Chociaż strażakom szybko udało się opanować ogień, zanim ten zajął inne budynki, to psów nie udało się już uratować. Zwierzęta najprawdopodobniej udusiły się w gęstym dymie. Do pożaru doszło w małopolskiej wsi Kuków.
- Prowadzimy postępowanie w związku z podpaleniem i brutalnym zabiciem zwierząt – informuje Anna Gąsiorek-Rezler, rzecznik prasowy komendy policji w Suchej Beskidzkiej.
Jak dodaje rzeczniczka, "czynności w sprawie trwają", jednak "wszystko wskazuje na to, że podpalenie było umyślne". Prowadzący nie udzielają dalszych informacji o przebiegu sprawy.
Pożar prawie dosięgnął domu
Śmierć psów to nie jedyna strata, którą poniósł w sobotnim pożarze właściciel posesji.
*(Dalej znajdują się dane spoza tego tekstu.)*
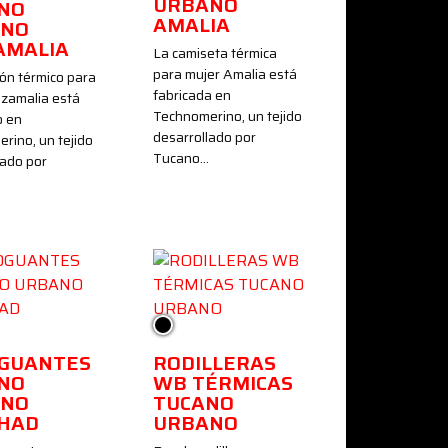
URBANO
NO
AMALIA
ANO
AMALIA
La camiseta térmica
para mujer Amalia está
lón térmico para
fabricada en
lzamalia está
Technomerino, un tejido
o en
desarrollado por
rino, un tejido
Tucano…
lado por
Negro
GUANTES
RODILLERAS
NO
WB TÉRMICAS
ANO
TUCANO
HAD
URBANO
- Poszkodowany wycenił straty na 5400 złotych, ponieważ kojec znajdował się w odległości około 80 cm od domu mieszkalnego i w wyniku pożaru doszło do uszkodzenia elewacji budynku – tłumaczy Gąsiorek-Rezler. Jak podaje lokalny portal Powiat Suski 24, pożar zauważył jeden z mieszkańców wsi.